Consider a simplified assembly language wherein there are four registers (i.e., locations to store values) called r1, r2, r3, and r4. This assembly language supports the following instructions, wherein R, Rx, Ry, and Rz represent (any of those) registers, V represents a literal value (an integer or a string), and L represents a line number:

  • PRINT R prints the value in register R.
  • INPUT R prompts the user for input and stores it in register R.
    • You may assume that if the input looks like an integer (i.e., it consists of only digits), it will be stored as an integer; otherwise, it will be stored as a string.
  • SET R V stores the value V in register R.
    • For example, SET r1 50 would store the value 50 in register r1.
  • ADD Rz Rx Ry adds the value stored in register Rx to the value stored in register Ry and stores the result in register Rz.
  • JUMPEQ Rx Ry L checks if the values stored at registers Rx and Ry are equal to one another. If so, the program jumps to line L. Otherwise, the program continues to the next instruction.
  • JUMPLT Rx Ry L checks if the values stored at register Rx is less than the value stored at register Ry. If so, then the program jumps to line L. Otherwise, the program continues to the next instruction.
  • EXIT exits the program.

Every line of code in this assembly language consists of a line number followed by a single instruction. No parentheses, curly braces, semicolons, or any other syntax other than the above instructions!

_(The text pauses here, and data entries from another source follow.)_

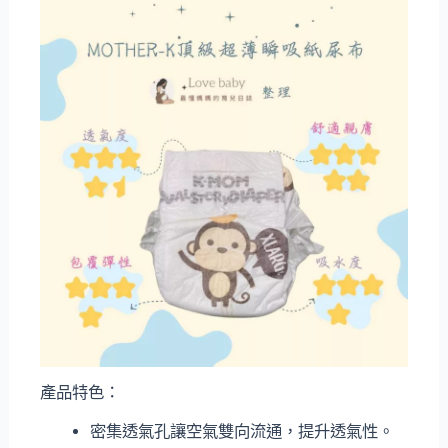
產品特色：
密集透氣孔讓空氣雙向流通，提升透氣性。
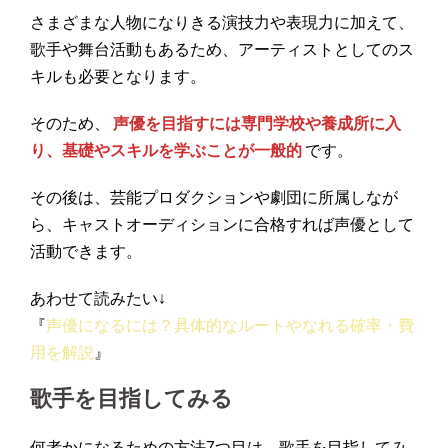
さまざまな人物になりきる演技力や表現力に加えて、
歌手や舞台活動もあるため、アーティストとしてのス
キルも必要となります。
そのため、
声優を目指すには専門学校や養成所に入
り、基礎やスキルを学ぶことが一般的
です。
その後は、芸能プロダクションや劇団に所属しなが
ら、キャストオーディションに合格すれば声優として
活動できます。
あわせて読みたい↓
『
声優になるには？具体的なルートやなれる確率・費
用を解説
』
歌手を目指してみる
何者かになるための方法7つ目は、歌手を目指してみ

For example, here is a program that prompts the user for two numbers and prints whether they are equal or not:

 1  SET r1 "x: "
 2  PRINT r1
 3  INPUT r2
 4  SET r1 "y: "
 5  PRINT r1
 6  INPUT r3
 7  JUMPEQ r2 r3 11
 8  SET r1 "x is not equal to y"
 9  PRINT r1
10  EXIT
11  SET r1 "x is equal to y"
12  PRINT r1
13  EXIT
  1. (2 points.) In English, explain how the program above works, making clear why it is correct, as by explaining the role of each line, from 1 through 13.

  2. (3 points.) Rewrite the program above in such a way that, instead of just printing out x is not equal to y when the two numbers are not equal, it instead prints either x is less than y or x is greater than y, depending on which number is greater. The program should still print x is equal to y if the two numbers are equal.

  3. (4 points.) Write a program in this assembly language that “coughs” (i.e., prints cough) some number of times. Your program should first prompt the user for a number and then print cough exactly that many times. You may assume the user will input a non-negative number.

The assembly language you just used to write these programs is a simplified version of the assembly language your computer might use when compiling a C program. When clang compiles your C program in CS50 IDE, it first compiles your C program into an assembly language called “x86-64” and then assembles assembly into machine code. It turns out we can actually stop clang midway through that process so as to take a look at the assembly code corresponding to our program.

Copy the program below into a file called compare.c in CS50 IDE.

#include <cs50.h>
#include <stdio.h>

int main(void)
{
    int x = get_int("x: ");
    int y = get_int("y: ");

    if (x < y)
    {
        printf("x is less than y\n");
    }
    else
    {
        printf("x is not less than y\n");
    }
}

In your terminal, run clang -S compare.c. The -S flag tells clang to output the assembly code for the program. After you run the command, you should see a file called compare.s containing the assembly. Open that file and take a look!

Odds are it looks pretty complicated! No need to understand all the details, but notice that most lines contain some instruction followed by one or more arguments for that instruction. The movl instruction, for example, moves data from one location to another.

  1. (1 point.) Unlike our own assembly language above, x86-64 has an instruction for calling a function from inside of a program. Based on the assembly code in compare.s, what is the name of the instruction for calling a function? How do you know?
  2. (2 points.) Based on the assembly code in compare.s, what is the name of the x86-64 instruction via which the program decides what to print? And how does that instruction decide what to print?

CHANGELOG

  • Fixed line 7 of the sample program to be 7 JUMPEQ r2 r3 11.
  • Fixed printf call in compare.c to print "x is not less than y\n".